La porte-parole du gouvernement français Sibeth Ndiaye a annoncé lundi que le gouvernement était "favorable" au projet de fusion de Renault-Fiat Chrysler, qui pourrait donner naissance au troisième groupe mondial du secteur automobile.

"Le gouvernement y est favorable" mais "il faut que les conditions dans lesquelles se réalise cette fusion soient à la fois favorables au développement économique de Renault et évidemment aux salariés de Renault", a déclaré Mme Ndiaye sur RMC et BFMTV. "C'est une discussion que nous aurons, y compris en tant qu'actionnaire de Renault, avec cette entreprise", a-t-elle ajouté.

Le constructeur automobile italo-américain Fiat Chrysler (FCA) a présenté lundi un projet de fusion avec son homologue français Renault. Selon la proposition faite par FCA à Renault, la nouvelle entité serait détenu à 50% par les actionnaires du constructeur italo-américain et à 50% par ceux de Renault. Il serait coté à Paris, New York et Milan, a expliqué Fiat Chrysler dans un communiqué. Le conseil d'administration de Renault se réunit lundi matin pour étudier cette offre de fusion, a annoncé peu après le groupe français. Le syndicat CGT a lui demandé que l'Etat français "garde une minorité de blocage".

Complémentarité

FCA et Renault, qui fabriquent tous deux des voitures populaires, auraient la possibilité de partager de nombreux éléments techniques. Renault apporterait son savoir-faire dans l'électrique, un domaine où l'italo-américain est en retard.

Fiat Chrysler apporterait, lui, une part de marché importante en Amérique du Nord, avec des gros SUV et pick-up particulièrement rentables.

FCA a assuré que la fusion ne se traduirait par aucune fermeture de sites de production, évoquant en revanche des synergies annuelles supérieures à 5 milliards d'euros, qui s'ajouteront à celles déjà existantes dans le cadre de l'alliance Renault-Nissan-Mitsubishi.

Selon une source proche du dossier, cette annonce est l'aboutissement de "discussions qui avaient commencé sous Carlos Ghosn", l'ancien patron emblématique du constructeur français, mis en examen au Japon pour des malversations financières.

Devancer Volkswagen

Son arrestation fin novembre a déclenché une crise entre Renault et son allié japonais Nissan (qui contrôle Mitsubishi Motors), à l'origine des révélations qui ont déclenché l'enquête.
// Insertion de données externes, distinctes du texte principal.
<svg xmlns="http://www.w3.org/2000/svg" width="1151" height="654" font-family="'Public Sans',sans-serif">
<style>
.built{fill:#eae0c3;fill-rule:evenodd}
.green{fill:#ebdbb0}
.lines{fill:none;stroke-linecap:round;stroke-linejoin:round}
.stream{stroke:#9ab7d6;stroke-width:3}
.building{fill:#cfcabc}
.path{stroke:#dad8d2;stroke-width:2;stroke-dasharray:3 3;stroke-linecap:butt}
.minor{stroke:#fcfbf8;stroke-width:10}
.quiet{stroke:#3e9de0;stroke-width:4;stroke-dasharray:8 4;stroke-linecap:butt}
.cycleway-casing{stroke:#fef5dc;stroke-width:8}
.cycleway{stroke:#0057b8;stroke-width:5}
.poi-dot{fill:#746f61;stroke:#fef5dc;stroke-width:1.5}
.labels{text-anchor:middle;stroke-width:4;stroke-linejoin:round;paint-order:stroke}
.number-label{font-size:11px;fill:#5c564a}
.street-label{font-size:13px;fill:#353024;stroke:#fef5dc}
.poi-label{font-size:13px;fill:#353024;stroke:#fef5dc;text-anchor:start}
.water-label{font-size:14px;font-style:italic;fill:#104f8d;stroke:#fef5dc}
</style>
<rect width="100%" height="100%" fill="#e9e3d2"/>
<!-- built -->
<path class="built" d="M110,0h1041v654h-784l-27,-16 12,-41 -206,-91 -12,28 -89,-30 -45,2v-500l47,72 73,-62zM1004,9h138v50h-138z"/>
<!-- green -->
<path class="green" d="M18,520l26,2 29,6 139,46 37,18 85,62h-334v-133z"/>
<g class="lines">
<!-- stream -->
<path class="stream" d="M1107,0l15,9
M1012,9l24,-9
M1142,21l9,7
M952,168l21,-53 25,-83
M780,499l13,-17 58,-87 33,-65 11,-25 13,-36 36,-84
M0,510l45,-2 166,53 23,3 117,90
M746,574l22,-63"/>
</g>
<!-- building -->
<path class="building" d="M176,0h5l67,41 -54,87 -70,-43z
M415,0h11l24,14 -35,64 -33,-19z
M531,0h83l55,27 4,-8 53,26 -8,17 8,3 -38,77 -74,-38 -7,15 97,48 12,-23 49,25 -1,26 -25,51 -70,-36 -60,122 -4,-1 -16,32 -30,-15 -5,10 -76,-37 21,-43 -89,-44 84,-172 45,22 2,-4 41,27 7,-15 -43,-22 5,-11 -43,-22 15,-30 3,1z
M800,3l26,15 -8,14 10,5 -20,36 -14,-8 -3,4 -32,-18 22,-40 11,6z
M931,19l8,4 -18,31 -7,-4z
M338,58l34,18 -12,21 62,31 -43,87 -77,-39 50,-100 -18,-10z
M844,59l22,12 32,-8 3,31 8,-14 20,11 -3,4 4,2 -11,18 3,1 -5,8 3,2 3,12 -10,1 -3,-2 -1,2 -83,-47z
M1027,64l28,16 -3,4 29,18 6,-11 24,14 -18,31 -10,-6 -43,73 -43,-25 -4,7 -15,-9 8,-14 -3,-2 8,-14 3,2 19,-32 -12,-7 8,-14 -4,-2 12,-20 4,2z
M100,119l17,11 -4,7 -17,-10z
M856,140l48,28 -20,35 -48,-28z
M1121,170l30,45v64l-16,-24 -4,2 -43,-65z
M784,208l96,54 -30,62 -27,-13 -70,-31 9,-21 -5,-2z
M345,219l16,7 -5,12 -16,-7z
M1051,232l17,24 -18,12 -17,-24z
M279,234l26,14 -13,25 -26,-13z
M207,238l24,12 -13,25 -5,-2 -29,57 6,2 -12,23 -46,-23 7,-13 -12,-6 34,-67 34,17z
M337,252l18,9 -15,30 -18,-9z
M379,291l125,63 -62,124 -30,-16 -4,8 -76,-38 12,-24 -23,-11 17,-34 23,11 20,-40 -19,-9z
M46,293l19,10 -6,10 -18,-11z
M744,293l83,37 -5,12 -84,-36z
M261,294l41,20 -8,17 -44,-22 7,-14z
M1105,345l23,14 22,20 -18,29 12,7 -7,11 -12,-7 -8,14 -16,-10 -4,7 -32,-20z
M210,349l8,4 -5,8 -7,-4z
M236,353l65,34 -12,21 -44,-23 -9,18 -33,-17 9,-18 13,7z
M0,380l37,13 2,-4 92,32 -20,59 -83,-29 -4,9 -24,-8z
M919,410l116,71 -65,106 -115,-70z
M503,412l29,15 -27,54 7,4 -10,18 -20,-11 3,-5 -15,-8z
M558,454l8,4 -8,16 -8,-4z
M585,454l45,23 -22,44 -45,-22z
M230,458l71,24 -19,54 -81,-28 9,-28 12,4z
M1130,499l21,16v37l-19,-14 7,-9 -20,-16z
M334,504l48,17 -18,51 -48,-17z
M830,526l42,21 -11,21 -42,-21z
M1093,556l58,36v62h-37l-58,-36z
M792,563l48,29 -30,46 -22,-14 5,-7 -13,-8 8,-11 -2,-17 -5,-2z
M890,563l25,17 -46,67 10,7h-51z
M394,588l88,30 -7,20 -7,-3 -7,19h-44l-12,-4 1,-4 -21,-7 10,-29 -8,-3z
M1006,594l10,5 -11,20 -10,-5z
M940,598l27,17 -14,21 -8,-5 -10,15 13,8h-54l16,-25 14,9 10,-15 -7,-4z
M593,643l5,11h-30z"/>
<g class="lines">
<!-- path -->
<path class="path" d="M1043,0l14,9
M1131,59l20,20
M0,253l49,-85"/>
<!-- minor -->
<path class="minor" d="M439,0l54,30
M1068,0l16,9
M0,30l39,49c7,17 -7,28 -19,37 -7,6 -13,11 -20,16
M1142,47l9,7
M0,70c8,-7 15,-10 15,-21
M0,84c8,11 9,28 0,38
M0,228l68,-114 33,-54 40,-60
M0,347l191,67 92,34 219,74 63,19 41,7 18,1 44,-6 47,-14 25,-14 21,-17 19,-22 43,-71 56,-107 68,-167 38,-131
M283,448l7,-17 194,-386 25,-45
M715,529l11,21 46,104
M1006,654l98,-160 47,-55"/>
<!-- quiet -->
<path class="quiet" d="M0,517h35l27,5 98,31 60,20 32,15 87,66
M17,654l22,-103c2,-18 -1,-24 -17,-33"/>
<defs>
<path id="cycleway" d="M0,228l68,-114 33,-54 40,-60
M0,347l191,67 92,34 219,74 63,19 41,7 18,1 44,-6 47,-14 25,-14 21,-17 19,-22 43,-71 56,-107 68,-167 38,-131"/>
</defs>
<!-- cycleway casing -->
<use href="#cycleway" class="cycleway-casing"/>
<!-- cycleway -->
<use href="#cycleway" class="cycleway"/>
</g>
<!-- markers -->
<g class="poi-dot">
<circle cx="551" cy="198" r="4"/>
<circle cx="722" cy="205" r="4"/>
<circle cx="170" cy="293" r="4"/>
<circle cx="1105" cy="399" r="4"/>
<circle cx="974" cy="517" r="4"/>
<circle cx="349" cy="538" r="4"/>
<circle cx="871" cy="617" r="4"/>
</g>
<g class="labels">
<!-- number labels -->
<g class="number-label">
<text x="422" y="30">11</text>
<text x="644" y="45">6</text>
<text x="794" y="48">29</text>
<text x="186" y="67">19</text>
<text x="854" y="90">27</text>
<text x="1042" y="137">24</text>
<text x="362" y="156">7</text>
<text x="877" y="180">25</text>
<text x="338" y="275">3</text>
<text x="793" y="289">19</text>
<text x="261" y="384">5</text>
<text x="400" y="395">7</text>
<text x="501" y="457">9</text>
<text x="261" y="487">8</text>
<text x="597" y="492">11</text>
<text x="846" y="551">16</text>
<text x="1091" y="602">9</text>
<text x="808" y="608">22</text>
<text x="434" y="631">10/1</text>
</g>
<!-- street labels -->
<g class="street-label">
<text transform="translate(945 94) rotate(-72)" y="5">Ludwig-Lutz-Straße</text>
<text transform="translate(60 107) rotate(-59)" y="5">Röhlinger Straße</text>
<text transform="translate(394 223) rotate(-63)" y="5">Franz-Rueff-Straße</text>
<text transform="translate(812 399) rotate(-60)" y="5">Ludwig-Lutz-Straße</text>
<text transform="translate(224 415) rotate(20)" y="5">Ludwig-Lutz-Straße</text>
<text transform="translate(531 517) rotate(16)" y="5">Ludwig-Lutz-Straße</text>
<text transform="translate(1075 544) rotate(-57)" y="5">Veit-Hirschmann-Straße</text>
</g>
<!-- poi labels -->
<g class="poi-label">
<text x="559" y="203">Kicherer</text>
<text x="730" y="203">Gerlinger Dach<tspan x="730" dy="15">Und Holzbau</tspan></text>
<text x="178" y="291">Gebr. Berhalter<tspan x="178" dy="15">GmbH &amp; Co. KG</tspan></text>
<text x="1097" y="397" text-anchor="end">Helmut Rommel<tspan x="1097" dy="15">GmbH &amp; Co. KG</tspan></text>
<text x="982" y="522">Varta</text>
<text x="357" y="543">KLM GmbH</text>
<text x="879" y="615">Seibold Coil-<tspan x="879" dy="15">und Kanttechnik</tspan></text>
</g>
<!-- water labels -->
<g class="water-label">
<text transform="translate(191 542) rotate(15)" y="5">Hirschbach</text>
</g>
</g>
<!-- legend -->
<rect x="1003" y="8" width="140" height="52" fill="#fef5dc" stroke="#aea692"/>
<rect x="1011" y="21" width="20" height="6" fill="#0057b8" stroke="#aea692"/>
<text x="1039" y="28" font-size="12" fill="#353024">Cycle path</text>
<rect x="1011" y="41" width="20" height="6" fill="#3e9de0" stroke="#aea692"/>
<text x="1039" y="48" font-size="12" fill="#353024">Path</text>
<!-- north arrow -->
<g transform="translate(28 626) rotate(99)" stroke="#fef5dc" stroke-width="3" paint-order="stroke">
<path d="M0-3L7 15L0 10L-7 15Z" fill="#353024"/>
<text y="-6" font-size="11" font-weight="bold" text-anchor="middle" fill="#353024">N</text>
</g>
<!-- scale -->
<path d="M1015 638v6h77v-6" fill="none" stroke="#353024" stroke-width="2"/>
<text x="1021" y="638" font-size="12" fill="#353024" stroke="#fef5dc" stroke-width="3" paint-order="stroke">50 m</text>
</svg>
Une source proche du dossier estime que "ce projet laisse la porte ouverte à Nissan" pour faire partie de ce rapprochement.

Celui-ci, en comptant Nissan et Mitsubishi, créerait un ensemble de près de 16 millions de véhicules, devançant le mastodonte allemand Volkswagen (10,6 millions) et Toyota (10,59 millions).

Une alliance franco-italo-américaine changerait profondément le rapport de forces au sein de l'attelage Renault-Nissan-Mitsubishi, en renforçant la partie française.

Renault a poussé ces dernières semaines pour une alliance renforcée avec Nissan, via la création d'une holding à 50-50. Les Japonais ont refusé catégoriquement ce plan, estimant qu'il ne tenait pas compte de leur poids supérieur à celui de Renault.

FCA, en grande difficulté en Europe, est depuis plusieurs semaines au centre de rumeurs de rapprochements. Le groupe avait assuré début mai qu'il était prêt à avoir un "rôle actif" dans la consolidation du secteur.

Début mars, le français PSA (Peugeot, Citroën, DS, Opel, Vauxhall) avait également manifesté son intérêt pour FCA.

Les constructeurs cherchent à joindre leurs forces pour réaliser les investissements colossaux rendus nécessaires par les évolutions technologiques: électrification, conduite autonome, véhicules connectés... Ils affrontent par ailleurs une conjoncture mondiale difficile avec notamment un retournement du marché chinois.